# Breakdown of Tenchi-nage



## Samurai Strokes (Sep 11, 2011)

Here's a breakdown of ryotetori tenchi-nage from last Thursday's class. It's broken down into 3 parts. Just click on the link below. 

http://www.youtube.com/playlist?list=PL47C8BBF59E82FD48

Samurai Strokes


----------



## Aiki Lee (Sep 12, 2011)

I liked that he had them work on the first two parts sepreately before having them try it together. Trying to do it all together first can be confusing for students, but breaking it down should allow them to see how both motions combined make it difficult for the aggressor to keep his balance.


----------



## Jenna (Sep 12, 2011)

Thank you for posting your videos.

I have always relished this technique because for me it encapsulates the simple unbalancing effectiveness of Aikido. This is often the same simple unbalancing effectiveness that causes laypersons to grumble about compliant uke, and but as with all Aikido, to feel is to know


----------



## Samurai Strokes (Sep 13, 2011)

You're very welcome Jenna. I've been very fortunate that Sensei has allowed me to videotape him as well as his assistant instructors. Feel free to visit the dojo's YouTube channel for more videos by clicking on the link below.
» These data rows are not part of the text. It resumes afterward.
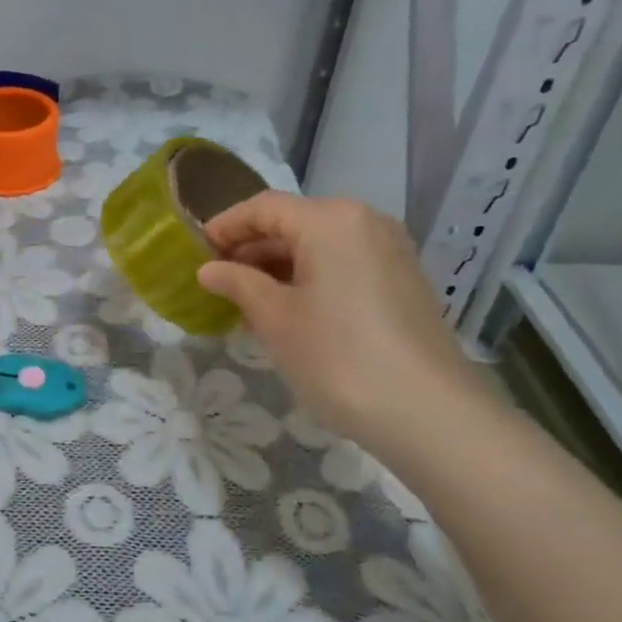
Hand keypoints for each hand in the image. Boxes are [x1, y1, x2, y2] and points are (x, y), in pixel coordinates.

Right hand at [195, 193, 491, 450]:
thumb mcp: (274, 317)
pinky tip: (286, 312)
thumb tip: (209, 270)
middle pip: (293, 223)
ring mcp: (389, 252)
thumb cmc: (336, 355)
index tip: (195, 252)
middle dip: (250, 249)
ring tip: (244, 302)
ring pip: (318, 246)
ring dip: (277, 267)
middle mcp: (364, 223)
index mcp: (330, 220)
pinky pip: (342, 265)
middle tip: (216, 281)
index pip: (263, 208)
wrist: (427, 413)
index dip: (224, 226)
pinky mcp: (402, 282)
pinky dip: (308, 279)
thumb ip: (237, 283)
http://www.youtube.com/user/accphiladelphia


----------



## Samurai Strokes (Sep 14, 2011)

New clip!!!

Aikido of Center City's assistant instructor John Gribben: 
Udekimenage (Katatetori Ai-Hanmi) 






Strokes


----------



## Jenna (Sep 15, 2011)

It is nice to see your dojo in action.  Mind the buckets though!


----------



## Samurai Strokes (Sep 16, 2011)

Will do Jenna!!! Rusty colored water on a gi would not be good.


----------